#### Your instructions:
Write out every line of the listing again, changing "Professoren" to "Dozenten" wherever it occurs and leaving everything else as it is.

[Opening Material shown section]

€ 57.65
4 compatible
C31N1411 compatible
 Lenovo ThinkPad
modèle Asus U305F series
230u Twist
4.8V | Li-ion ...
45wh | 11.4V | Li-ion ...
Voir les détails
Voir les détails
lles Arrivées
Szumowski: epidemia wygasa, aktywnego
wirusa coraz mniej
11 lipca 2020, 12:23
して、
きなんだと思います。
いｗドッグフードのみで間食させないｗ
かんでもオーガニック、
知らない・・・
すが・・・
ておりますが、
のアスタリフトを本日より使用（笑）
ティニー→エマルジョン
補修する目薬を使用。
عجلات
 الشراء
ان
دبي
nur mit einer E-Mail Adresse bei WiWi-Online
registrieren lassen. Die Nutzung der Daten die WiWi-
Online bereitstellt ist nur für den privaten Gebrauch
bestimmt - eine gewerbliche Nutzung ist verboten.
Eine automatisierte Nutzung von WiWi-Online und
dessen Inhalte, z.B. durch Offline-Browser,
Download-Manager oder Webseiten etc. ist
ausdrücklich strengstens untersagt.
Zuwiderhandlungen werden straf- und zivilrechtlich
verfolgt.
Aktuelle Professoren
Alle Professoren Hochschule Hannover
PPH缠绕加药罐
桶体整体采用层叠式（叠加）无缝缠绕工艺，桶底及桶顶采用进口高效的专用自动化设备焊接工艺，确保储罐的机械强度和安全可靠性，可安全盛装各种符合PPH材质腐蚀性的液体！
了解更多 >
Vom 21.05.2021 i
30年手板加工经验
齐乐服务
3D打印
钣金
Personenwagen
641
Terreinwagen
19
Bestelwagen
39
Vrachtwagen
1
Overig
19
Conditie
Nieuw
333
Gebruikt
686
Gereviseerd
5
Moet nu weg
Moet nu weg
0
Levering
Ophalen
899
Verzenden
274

[Closing Material shown section]

#### Your response:
€ 57.65
4 compatible
C31N1411 compatible
 Lenovo ThinkPad
modèle Asus U305F series
230u Twist
4.8V | Li-ion ...
45wh | 11.4V | Li-ion ...
Voir les détails
Voir les détails
lles Arrivées
Szumowski: epidemia wygasa, aktywnego
wirusa coraz mniej
11 lipca 2020, 12:23
して、
きなんだと思います。
いｗドッグフードのみで間食させないｗ
かんでもオーガニック、
知らない・・・
すが・・・
ておりますが、
のアスタリフトを本日より使用（笑）
ティニー→エマルジョン
補修する目薬を使用。
عجلات
 الشراء
ان
دبي
nur mit einer E-Mail Adresse bei WiWi-Online
registrieren lassen. Die Nutzung der Daten die WiWi-
Online bereitstellt ist nur für den privaten Gebrauch
bestimmt - eine gewerbliche Nutzung ist verboten.
Eine automatisierte Nutzung von WiWi-Online und
dessen Inhalte, z.B. durch Offline-Browser,
Download-Manager oder Webseiten etc. ist
ausdrücklich strengstens untersagt.
Zuwiderhandlungen werden straf- und zivilrechtlich
verfolgt.
Aktuelle Dozenten
Alle Dozenten Hochschule Hannover
PPH缠绕加药罐
桶体整体采用层叠式（叠加）无缝缠绕工艺，桶底及桶顶采用进口高效的专用自动化设备焊接工艺，确保储罐的机械强度和安全可靠性，可安全盛装各种符合PPH材质腐蚀性的液体！
了解更多 >
Vom 21.05.2021 i
30年手板加工经验
齐乐服务
3D打印
钣金
Personenwagen
641
Terreinwagen
19
Bestelwagen
39
Vrachtwagen
1
Overig
19
Conditie
Nieuw
333
Gebruikt
686
Gereviseerd
5
Moet nu weg
Moet nu weg
0
Levering
Ophalen
899
Verzenden
274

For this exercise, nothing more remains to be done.